Effective immediately, the allowable annual cut for Canfor’s Tree Farm Licence 48 near Chetwynd will be set at 1,550,000 cubic metres for five years, and then 871,000 cubic metres for the following five years, chief forester Diane Nicholls announced today.
The new cut level is 72% higher than the previous allowable annual cut that was set at 900,000 cubic metres in 2007. The increase is necessary to salvage dead trees affected by mountain pine beetle before the stands deteriorate and are no longer suitable for sawlogs.
The new allowable annual cut includes a partition of 100,000 cubic metres for deciduous tree-leading stands to support the demand for deciduous wood fibre in the area.
Tree Farm Licence 48 covers 643,239 hectares, with 566,394 hectares available for timber harvesting, and is made up of five distinct supply blocks in the southwest portion of the Peace Natural Resource District.
The majority of the tree farm licence borders the Dawson Creek Timber Supply Area in the Northeast, but it also shares boundaries with the Mackenzie, Fort St. John and Prince George timber supply areas.
The dominant tree species are white spruce, lodgepole pine, subalpine fir, trembling aspen and cottonwood. Less commercially valuable larch, white birch and black spruce are present in this tree farm licence.
Communities in the area include Chetwynd, where Canfor operates a sawmill, in addition to Tumbler Ridge, Hudson’s Hope, West Moberly Lake and Saulteau.
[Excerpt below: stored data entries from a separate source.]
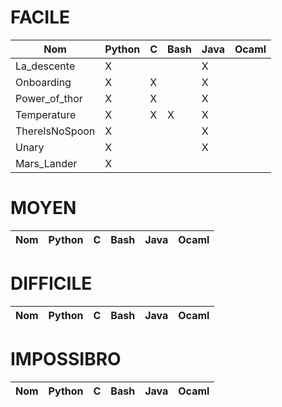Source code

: # FACILE
Nom|Python|C|Bash|Java|Ocaml
---|---|---|---|---|---
La_descente|X| | |X| 
Onboarding|X|X||X| 
Power_of_thor|X|X||X| 
Temperature|X|X|X|X| 
ThereIsNoSpoon|X|||X| 
Unary|X| | |X| 
Mars_Lander|X| | || 

# MOYEN
Nom|Python|C|Bash|Java|Ocaml
---|---|---|---|---|---

# DIFFICILE
Nom|Python|C|Bash|Java|Ocaml
---|---|---|---|---|---

# IMPOSSIBRO
Nom|Python|C|Bash|Java|Ocaml
---|---|---|---|---|---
Chief forester Diane Nicholls ─
“The increased harvest level for the next five years will allow for the harvest of mountain pine beetle-impacted trees without unduly compromising the mid- and long-term harvest levels while meeting government’s objectives for all forest resources for Tree Farm Licence 48.”
- The chief forester’s determination is an independent professional judgment based on information ranging from technical forestry reports and land use plans, as well as First Nations and public input to the government’s social and economic objectives.
- Under the timber supply review, the chief forester or deputy chief forester must determine how much wood can be harvested in each of the province’s 34 tree farm licences and 38 timber supply areas at least once every 10 years.
- A new allowable annual cut may be determined earlier in response to abnormal situations, or postponed for up to five years if an allowable annual cut level is not expected to change significantly.